[Plain-text document sources]
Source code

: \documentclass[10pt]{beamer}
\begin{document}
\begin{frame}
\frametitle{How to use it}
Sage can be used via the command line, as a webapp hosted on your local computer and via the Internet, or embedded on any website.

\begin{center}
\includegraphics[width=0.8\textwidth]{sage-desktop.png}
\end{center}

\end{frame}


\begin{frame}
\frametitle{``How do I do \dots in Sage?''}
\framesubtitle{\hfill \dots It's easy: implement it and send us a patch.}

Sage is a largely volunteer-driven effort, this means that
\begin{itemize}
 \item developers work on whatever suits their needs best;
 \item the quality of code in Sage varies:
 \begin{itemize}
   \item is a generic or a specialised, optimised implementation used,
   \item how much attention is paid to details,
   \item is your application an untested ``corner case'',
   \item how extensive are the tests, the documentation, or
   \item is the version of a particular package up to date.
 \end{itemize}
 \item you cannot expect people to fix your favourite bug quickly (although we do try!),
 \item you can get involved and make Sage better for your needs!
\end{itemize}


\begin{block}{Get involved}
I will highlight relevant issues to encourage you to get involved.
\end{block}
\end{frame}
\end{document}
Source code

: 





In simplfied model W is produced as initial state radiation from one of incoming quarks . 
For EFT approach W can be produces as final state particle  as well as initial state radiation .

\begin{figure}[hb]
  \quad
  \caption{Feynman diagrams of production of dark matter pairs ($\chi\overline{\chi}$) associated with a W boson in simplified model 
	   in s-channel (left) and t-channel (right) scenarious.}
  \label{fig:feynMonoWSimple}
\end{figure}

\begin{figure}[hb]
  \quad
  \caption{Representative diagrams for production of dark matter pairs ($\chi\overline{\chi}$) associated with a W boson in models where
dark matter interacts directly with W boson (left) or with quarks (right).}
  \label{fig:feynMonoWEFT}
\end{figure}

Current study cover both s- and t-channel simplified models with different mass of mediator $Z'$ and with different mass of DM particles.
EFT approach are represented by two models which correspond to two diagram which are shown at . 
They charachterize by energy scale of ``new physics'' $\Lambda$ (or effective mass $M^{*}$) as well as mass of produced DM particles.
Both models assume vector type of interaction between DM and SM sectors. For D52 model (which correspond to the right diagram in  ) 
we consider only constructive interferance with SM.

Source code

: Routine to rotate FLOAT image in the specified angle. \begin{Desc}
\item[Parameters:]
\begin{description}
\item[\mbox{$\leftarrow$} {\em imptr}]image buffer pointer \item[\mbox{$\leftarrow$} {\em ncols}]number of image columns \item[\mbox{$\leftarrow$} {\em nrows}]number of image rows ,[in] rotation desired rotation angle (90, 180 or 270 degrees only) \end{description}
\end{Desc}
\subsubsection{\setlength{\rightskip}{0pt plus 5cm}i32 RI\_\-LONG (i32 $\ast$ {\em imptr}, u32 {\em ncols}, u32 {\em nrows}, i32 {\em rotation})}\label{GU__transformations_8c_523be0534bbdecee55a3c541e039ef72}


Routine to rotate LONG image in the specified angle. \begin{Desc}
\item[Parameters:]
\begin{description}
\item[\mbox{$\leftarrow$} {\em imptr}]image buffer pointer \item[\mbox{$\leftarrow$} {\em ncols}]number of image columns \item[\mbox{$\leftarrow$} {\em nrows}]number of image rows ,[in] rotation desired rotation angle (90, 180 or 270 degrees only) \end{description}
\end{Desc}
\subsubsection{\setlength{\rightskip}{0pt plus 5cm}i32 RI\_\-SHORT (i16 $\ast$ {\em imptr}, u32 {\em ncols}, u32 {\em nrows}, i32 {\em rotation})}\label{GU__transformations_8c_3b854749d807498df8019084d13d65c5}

## Your task
Every record above must appear again in the answer, unchanged.

## Your response
Source code

: \documentclass[10pt]{beamer}
\begin{document}
\begin{frame}
\frametitle{How to use it}
Sage can be used via the command line, as a webapp hosted on your local computer and via the Internet, or embedded on any website.

\begin{center}
\includegraphics[width=0.8\textwidth]{sage-desktop.png}
\end{center}

\end{frame}


\begin{frame}
\frametitle{``How do I do \dots in Sage?''}
\framesubtitle{\hfill \dots It's easy: implement it and send us a patch.}

Sage is a largely volunteer-driven effort, this means that
\begin{itemize}
 \item developers work on whatever suits their needs best;
 \item the quality of code in Sage varies:
 \begin{itemize}
   \item is a generic or a specialised, optimised implementation used,
   \item how much attention is paid to details,
   \item is your application an untested ``corner case'',
   \item how extensive are the tests, the documentation, or
   \item is the version of a particular package up to date.
 \end{itemize}
 \item you cannot expect people to fix your favourite bug quickly (although we do try!),
 \item you can get involved and make Sage better for your needs!
\end{itemize}


\begin{block}{Get involved}
I will highlight relevant issues to encourage you to get involved.
\end{block}
\end{frame}
\end{document}
Source code

: 





In simplfied model W is produced as initial state radiation from one of incoming quarks . 
For EFT approach W can be produces as final state particle  as well as initial state radiation .

\begin{figure}[hb]
  \quad
  \caption{Feynman diagrams of production of dark matter pairs ($\chi\overline{\chi}$) associated with a W boson in simplified model 
	   in s-channel (left) and t-channel (right) scenarious.}
  \label{fig:feynMonoWSimple}
\end{figure}

\begin{figure}[hb]
  \quad
  \caption{Representative diagrams for production of dark matter pairs ($\chi\overline{\chi}$) associated with a W boson in models where
dark matter interacts directly with W boson (left) or with quarks (right).}
  \label{fig:feynMonoWEFT}
\end{figure}

Current study cover both s- and t-channel simplified models with different mass of mediator $Z'$ and with different mass of DM particles.
EFT approach are represented by two models which correspond to two diagram which are shown at . 
They charachterize by energy scale of ``new physics'' $\Lambda$ (or effective mass $M^{*}$) as well as mass of produced DM particles.
Both models assume vector type of interaction between DM and SM sectors. For D52 model (which correspond to the right diagram in  ) 
we consider only constructive interferance with SM.

Source code

: Routine to rotate FLOAT image in the specified angle. \begin{Desc}
\item[Parameters:]
\begin{description}
\item[\mbox{$\leftarrow$} {\em imptr}]image buffer pointer \item[\mbox{$\leftarrow$} {\em ncols}]number of image columns \item[\mbox{$\leftarrow$} {\em nrows}]number of image rows ,[in] rotation desired rotation angle (90, 180 or 270 degrees only) \end{description}
\end{Desc}
\subsubsection{\setlength{\rightskip}{0pt plus 5cm}i32 RI\_\-LONG (i32 $\ast$ {\em imptr}, u32 {\em ncols}, u32 {\em nrows}, i32 {\em rotation})}\label{GU__transformations_8c_523be0534bbdecee55a3c541e039ef72}


Routine to rotate LONG image in the specified angle. \begin{Desc}
\item[Parameters:]
\begin{description}
\item[\mbox{$\leftarrow$} {\em imptr}]image buffer pointer \item[\mbox{$\leftarrow$} {\em ncols}]number of image columns \item[\mbox{$\leftarrow$} {\em nrows}]number of image rows ,[in] rotation desired rotation angle (90, 180 or 270 degrees only) \end{description}
\end{Desc}
\subsubsection{\setlength{\rightskip}{0pt plus 5cm}i32 RI\_\-SHORT (i16 $\ast$ {\em imptr}, u32 {\em ncols}, u32 {\em nrows}, i32 {\em rotation})}\label{GU__transformations_8c_3b854749d807498df8019084d13d65c5}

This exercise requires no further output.